24 Aralık 2017

La pianiste


şu haneke filmlerini izleyip sıradan bir bassam mı diye düşünmüyor değilim. sonuçta almak istediği reaksiyon bu. bu filmi haneke yapmış diye izlemeye başlamadım ama baktım onun filmiymiş, zaten beş on dakika sonra rahatsız etmeye başladı. beni rahatsız ederek büyük sorgulamalar yaptırdı güya, modern insanı bana sado mazo olarak anlattı. analı hem de, öyle düz falan da değil. romantizmine ve oyunculuklarına sokayım dedim. tamam bu malca senaryoyu iyi yansıtmışlar, güzel germişler. gözler hafif seyriyor falan süper de ne lan bu? bu ne lan? sanat buysa lafım yok, beğenenlere de lafım yok. hep işte isim yapmakla ilgili. çelişkinin allahı da burada yatıyor. samimiyetsizliği, iki yüzlülüğü anlatan anarşist adam sonunda aynı tiplerce beğenilir. hepsini zaten kimin için yapmaktadır ki? zaten hikayedeki en büyük mallık esas karakterlerin ilişkisi. mesaj için senaryoyu çöp yapmak da sanat oluyor.

--- spoiler ---

.sen hiç bir profesör gördün mü? hiç tanımadığı bir sarı delikanlıya usulca sokulup ağzıma çorap sok, annemi kitleyip beni becer falan desin. bu nedir lan? 

.diyelim içinden geçiriyor, diyelim harbiden rahatsız. bu durumda biraz olsun kariyerini falan düşünmez mi? mevzu nedir yani? makul değil. annesinin kariyerini düşündüğü için ondan öç alma niyetindeyse gitsin piano çalamasın, en beteri bu olmaz mıydı? 

.cinselliğin bu bağlamda yeri yok aslında. anasını eleştirecek derken, baskıcılığı ya da işte her ne haltsa ona vurgu yapacak derken anasının üzerine atlayıp öpmeler sonra tutup üreme organına bakmalar, kıllarını gördüm demeler nedir? neyi anlatmaktadır? ben anlayamadım da hehe.

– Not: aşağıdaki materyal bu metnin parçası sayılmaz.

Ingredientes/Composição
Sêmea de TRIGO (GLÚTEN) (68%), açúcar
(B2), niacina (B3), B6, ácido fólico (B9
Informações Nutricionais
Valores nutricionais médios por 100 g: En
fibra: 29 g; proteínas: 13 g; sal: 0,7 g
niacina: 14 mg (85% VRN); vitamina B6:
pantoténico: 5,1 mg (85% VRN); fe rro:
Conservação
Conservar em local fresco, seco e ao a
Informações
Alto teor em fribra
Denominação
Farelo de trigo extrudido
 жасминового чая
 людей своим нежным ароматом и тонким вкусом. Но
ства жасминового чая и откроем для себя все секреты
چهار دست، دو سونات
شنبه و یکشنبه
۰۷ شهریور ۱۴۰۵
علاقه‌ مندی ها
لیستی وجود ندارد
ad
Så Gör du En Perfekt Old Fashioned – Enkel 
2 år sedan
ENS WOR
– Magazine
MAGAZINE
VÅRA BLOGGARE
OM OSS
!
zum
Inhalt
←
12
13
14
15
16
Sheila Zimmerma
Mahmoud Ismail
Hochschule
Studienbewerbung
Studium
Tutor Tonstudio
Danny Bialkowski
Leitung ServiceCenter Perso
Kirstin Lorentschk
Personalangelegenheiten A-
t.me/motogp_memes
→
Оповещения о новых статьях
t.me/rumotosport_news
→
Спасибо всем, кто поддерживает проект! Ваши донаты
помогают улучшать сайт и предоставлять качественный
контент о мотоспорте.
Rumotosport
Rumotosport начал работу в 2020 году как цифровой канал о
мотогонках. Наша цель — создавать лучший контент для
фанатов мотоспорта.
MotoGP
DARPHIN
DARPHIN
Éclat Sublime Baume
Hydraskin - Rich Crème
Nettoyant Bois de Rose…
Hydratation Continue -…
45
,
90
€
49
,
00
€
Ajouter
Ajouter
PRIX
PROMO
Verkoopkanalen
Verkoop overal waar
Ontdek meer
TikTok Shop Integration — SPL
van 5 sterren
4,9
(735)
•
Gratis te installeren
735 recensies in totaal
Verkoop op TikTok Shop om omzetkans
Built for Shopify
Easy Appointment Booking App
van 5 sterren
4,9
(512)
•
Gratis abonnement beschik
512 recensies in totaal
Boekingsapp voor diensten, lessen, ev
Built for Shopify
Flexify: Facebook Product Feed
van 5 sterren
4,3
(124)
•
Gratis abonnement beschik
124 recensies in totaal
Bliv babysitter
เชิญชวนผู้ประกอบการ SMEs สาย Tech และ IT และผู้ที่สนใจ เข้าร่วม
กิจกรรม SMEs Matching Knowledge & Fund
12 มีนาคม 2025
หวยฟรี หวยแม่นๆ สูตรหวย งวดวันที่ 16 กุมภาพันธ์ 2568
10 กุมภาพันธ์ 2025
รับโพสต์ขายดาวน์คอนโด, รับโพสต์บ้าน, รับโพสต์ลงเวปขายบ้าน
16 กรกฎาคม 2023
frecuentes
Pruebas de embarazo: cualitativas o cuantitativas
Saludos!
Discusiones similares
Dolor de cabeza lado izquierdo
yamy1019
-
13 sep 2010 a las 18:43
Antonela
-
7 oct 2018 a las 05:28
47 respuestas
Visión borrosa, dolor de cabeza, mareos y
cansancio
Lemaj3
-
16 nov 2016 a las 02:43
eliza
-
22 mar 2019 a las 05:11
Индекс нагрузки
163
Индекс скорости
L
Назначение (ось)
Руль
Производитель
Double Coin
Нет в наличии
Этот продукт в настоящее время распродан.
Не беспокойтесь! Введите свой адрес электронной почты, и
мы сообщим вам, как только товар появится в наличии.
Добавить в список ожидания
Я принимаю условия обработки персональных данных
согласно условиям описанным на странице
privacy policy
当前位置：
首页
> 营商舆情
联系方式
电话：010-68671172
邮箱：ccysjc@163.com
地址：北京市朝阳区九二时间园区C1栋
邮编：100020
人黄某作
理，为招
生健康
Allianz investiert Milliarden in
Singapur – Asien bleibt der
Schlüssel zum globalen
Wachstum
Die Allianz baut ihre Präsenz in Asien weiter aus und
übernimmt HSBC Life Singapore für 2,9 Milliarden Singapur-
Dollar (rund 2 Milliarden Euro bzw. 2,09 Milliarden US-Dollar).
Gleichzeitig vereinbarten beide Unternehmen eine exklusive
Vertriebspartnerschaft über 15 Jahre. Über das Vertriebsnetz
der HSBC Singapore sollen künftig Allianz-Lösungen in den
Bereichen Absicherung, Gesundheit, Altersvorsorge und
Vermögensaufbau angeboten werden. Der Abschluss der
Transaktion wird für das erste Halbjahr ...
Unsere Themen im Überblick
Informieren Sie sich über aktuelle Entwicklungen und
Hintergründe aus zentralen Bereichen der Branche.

.işte çarpıcı olacak, midemiz kalkacak bundan prim yapacak. sonra çok düşünen biri olarak toplumu sorgulamış olacak. ulan zaten komple porno, şimdi pornoyu filmde verince mi eleştirmek oluyor? nesini eleştiriyorsun ki?

.zaten benzer şey bunda da var, herkesin rahatlıkla görebileceği şekilde bir profesör tutup bu işleri yapar mı? baş örtüsü takıp sinemada sevişen çiftleri izleyip sonra arabanın dibine işemek nedir? işemek nedir? bunun fetiş dünyasında yeri ve önemi nedir? yani yere işemekten bahsediyorum. ne desem fazla yani.

.en başında eleman mühendisliği bırakıp karı için müzik okumaya gelmesi de ağır mallık, yok böyle bir senaryo. gerçekçiliğini seveyim yani. sonra çok yetenekli, aynı zamanda çok yakışıklı, karı irrite oluyor. kabul etmiyor, hava attı diyor. sinirden düz çizgiler çiziyordu. kendini parçalıyordu. neyin tribinde anlamak mümkün değil.

.hepsi manyaksa o ayrı, tımarhanede geçse yine neyse. birisi sen hastasın diyor. diğeri geliyor tuvalette sıkıştırıyor. öpmek falan istiyor ama öptürmeyince deliriyor. derken bir saksoya hayır dememden sonra tamamına erdireyince de sonunda aşırı sinirleniyor.

.madem öyle yer misin yemez misin diyerek az biraz dövdükten sonra beceriyor ve veda ediyor. kadın da konsere çıktığı zaman elemanı gördükten sonra yanına aldığı ekmek bıçağını göğsünün biraz yukarsına batırıyor ve böylece bitiyor film, bir anlamı da yok yani. ne anlattıysa sokayım yani.